**WRITTEN TASK**
Write out all of the records precisely. Skip anything that is a picture.

☆ ☆ ☆ ☆

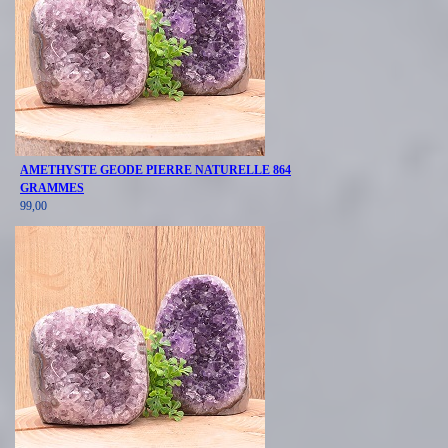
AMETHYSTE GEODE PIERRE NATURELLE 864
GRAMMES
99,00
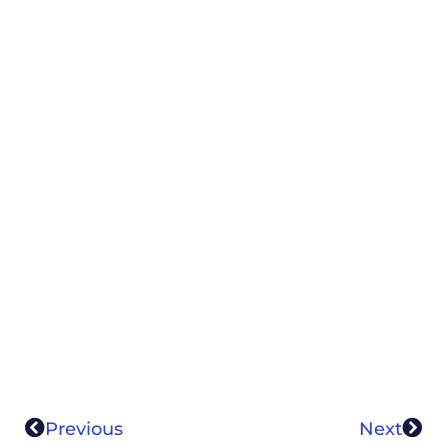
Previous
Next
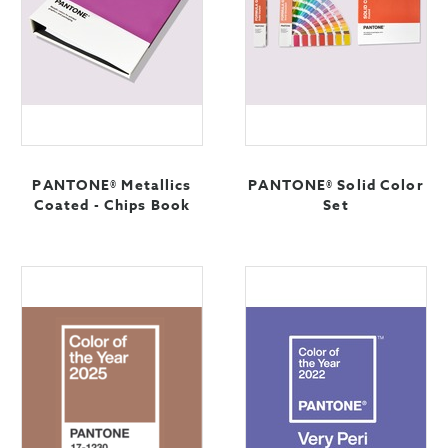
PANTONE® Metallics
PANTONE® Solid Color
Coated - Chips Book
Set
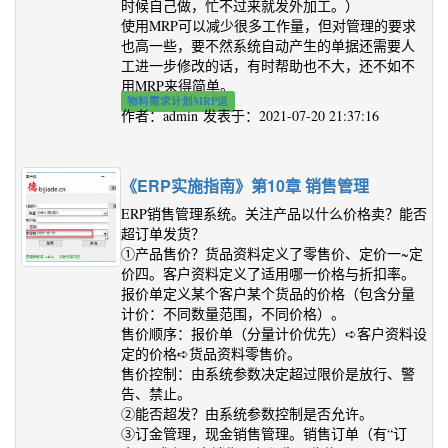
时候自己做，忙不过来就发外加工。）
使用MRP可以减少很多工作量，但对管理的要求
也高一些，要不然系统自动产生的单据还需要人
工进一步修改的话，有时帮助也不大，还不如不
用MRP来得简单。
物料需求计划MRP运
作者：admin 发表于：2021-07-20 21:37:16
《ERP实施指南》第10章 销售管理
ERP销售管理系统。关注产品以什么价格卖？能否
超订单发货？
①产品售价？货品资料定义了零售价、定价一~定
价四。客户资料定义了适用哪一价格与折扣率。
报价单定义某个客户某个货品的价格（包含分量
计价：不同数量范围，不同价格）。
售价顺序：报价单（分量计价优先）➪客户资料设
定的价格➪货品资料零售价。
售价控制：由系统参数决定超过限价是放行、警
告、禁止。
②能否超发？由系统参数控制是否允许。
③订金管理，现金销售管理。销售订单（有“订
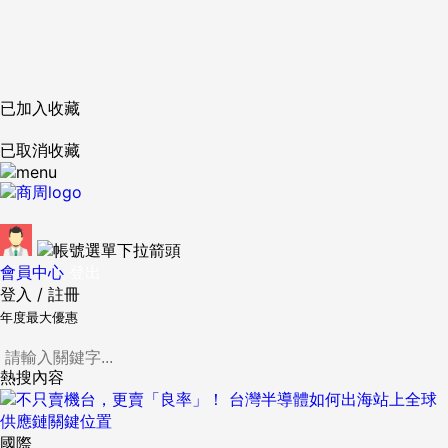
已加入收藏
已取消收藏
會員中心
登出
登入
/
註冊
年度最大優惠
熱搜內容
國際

☆ ☆ ☆ ☆

**RESPONSE BOX**
AMETHYSTE GEODE PIERRE NATURELLE 864
GRAMMES
99,00
Previous
Next
PANTONE® Metallics
PANTONE® Solid Color
Coated - Chips Book
Set
时候自己做，忙不过来就发外加工。）
使用MRP可以减少很多工作量，但对管理的要求
也高一些，要不然系统自动产生的单据还需要人
工进一步修改的话，有时帮助也不大，还不如不
用MRP来得简单。
物料需求计划MRP运
作者：admin 发表于：2021-07-20 21:37:16
《ERP实施指南》第10章 销售管理
ERP销售管理系统。关注产品以什么价格卖？能否
超订单发货？
①产品售价？货品资料定义了零售价、定价一~定
价四。客户资料定义了适用哪一价格与折扣率。
报价单定义某个客户某个货品的价格（包含分量
计价：不同数量范围，不同价格）。
售价顺序：报价单（分量计价优先）➪客户资料设
定的价格➪货品资料零售价。
售价控制：由系统参数决定超过限价是放行、警
告、禁止。
②能否超发？由系统参数控制是否允许。
③订金管理，现金销售管理。销售订单（有“订
已加入收藏
已取消收藏
會員中心
登出
登入
/
註冊
年度最大優惠
熱搜內容
國際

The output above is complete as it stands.